Por último, aunque no es una enfermedad grave, sí puede derivar en alguna complicación. La más habitual es la hepatitis (benigna, que normalmente no requiere tratamiento). Menos comunes, pero más peligrosas, son la ya comentada obstrucción de las vías aéreas (4%) y la rotura del bazo (un 0,5% de los afectados).

Son, afortunadamente, casos aislados. Lo importante es valorar el estado general del niño. Si está con buen ánimo, no hay que preocuparse. Basta con que lo controle un especialista. Y que un simple virus no te quite la ilusión de besar a tu hijo cuando lo desees.
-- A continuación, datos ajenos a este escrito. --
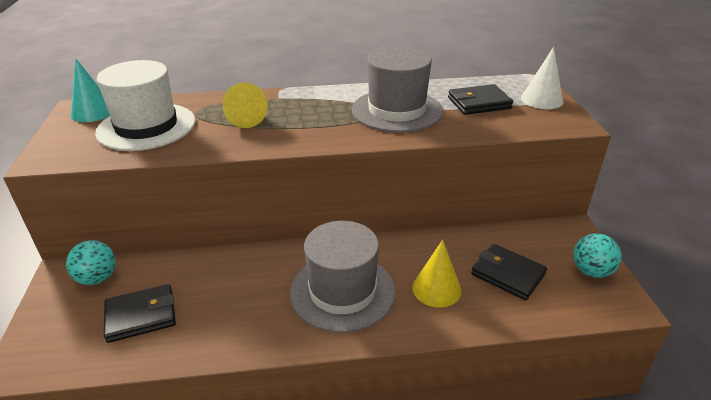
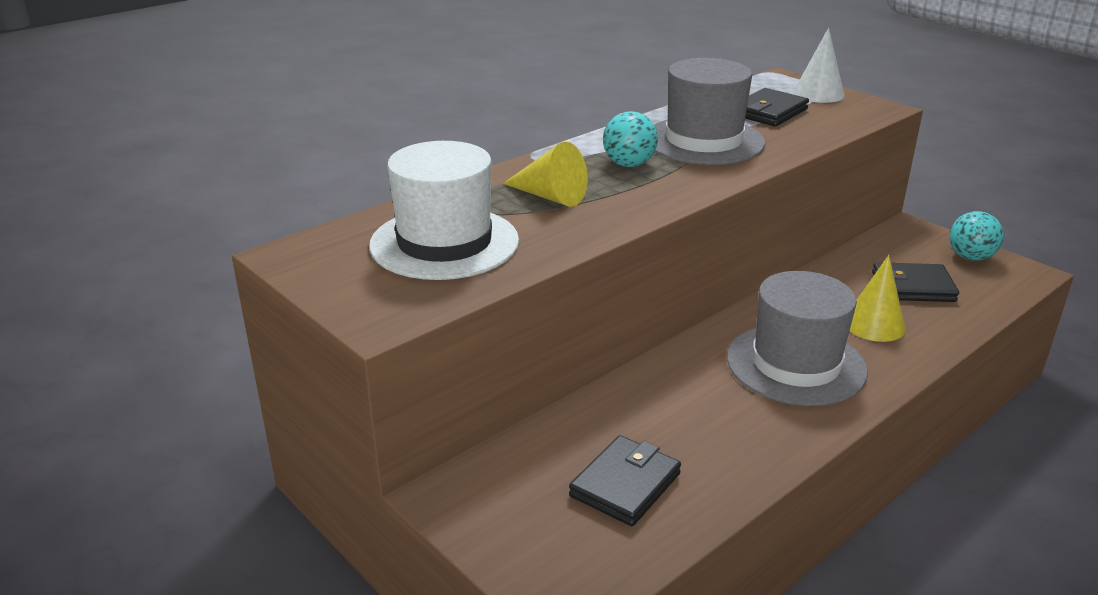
camera: 35 degrees left, 5 degrees down
turquoise ball [66,240,116,285] -> turquoise ball moved to [603,111,658,167]
turquoise cone [71,59,110,122] -> none

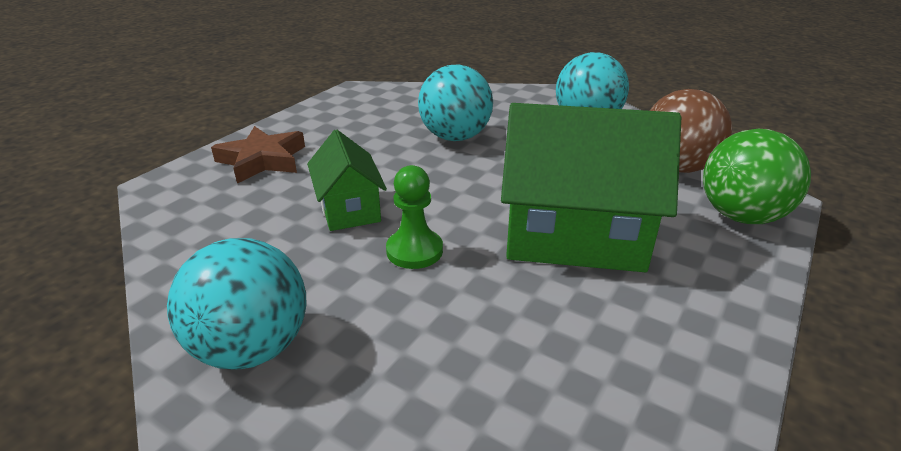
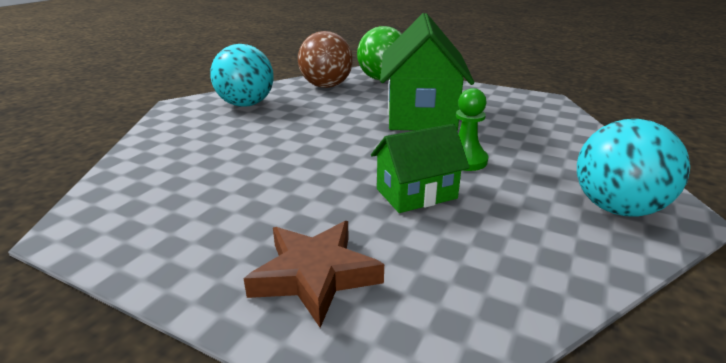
camera: 95 degrees left, 5 degrees down
turquoise ball [418,65,493,141] -> none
¿Cómo se diagnostica la mononucleosis?

La mononucleosis es una enfermedad que muchas veces pasa desapercibida. Por ello, si crees que tu hijo puede tenerla, habla con el médico. El diagnóstico se realiza por los síntomas clínicos y por dos pruebas de laboratorio.

El estrepto-test

Es una técnica diagnóstica basada en la detección de antígenos del estreptococo del grupo A en la faringe, el causante de la faringoamigdalitis aguda. Su uso permite diferenciar las faringoamigdalitis bacterianas de las víricas.Se recoge saliva de la faringe y de las amígdalas y, a través de su reacción con un líquido, en sólo 5 minutos se conoce el resultado. “Es como un “predictor”: si sale la cruz es que es positivo. En ese caso la faringoamigdalitis es bacteriana y se descarta la monucleosis”, explica Sol Florensa.

El análisis de sangre

Se trata de un análisis de sangre complementario, ya que junto a la mononucleosis puede haberse desarrollado otra infección. Consiste en un hemograma donde se ven las alteraciones de los linfocitos y los monocitos y si las transaminasas están altas. Los más importantes son los estudios serológicos, que demuestran la presencia de anticuerpos heterófilos y ayudan a descartar patógenos como el citomegalovirus, la toxoplasmosis y la hepatititis, entre otros.

Cómo tratar al niño

La mononucleosis es una enfermedad que desaparece sola. No existe un remedio milagroso para combatir al virus Epstein-Barr, pero sí puedes aplicar consejos que han demostrado ser muy eficaces para mitigar su acción y hacer más llevadero el trastorno.

Toma nota

- No des al niño alimentos sólidos ni calientes: le costará mucho ingerirlos. Y tampoco cítricos ni salsa de tomate, por lo irritantes que resultan.
- Apuesta en cambio por los lácteos, yogures, cremas y purés tibios. No le fuerces a comer si no le apetece hacerlo.
- Hidrátalo con frecuencia. Los líquidos ayudan a hidratar los tejidos de la garganta y mantenerla humedecida, aliviando su malestar. Además,las gárgaras de agua tibia con sal le aliviarán esta zona.
- Logra que haga mucho reposo, ya que el descanso es muy recomendable, sobre todo durante los primeros días. Y recuerda también mantenerlo alejado de lugares con humo.
- No le dejes realizar juegos bruscos o actividades físicas excesivas,ya que el bazo se inflama por culpa de este virus y cualquier traumatismo puede hacer que se fracture (tampoco le permitas saltar en el sofá).
- Evita que comparta vasos, botellas, chupetes o cualquier objeto que pueda contener saliva (el virus puede sobrevivir varias horas fuera del cuerpo).
- Prescinde (por unos días) de dar besos en la boca a tu hijo.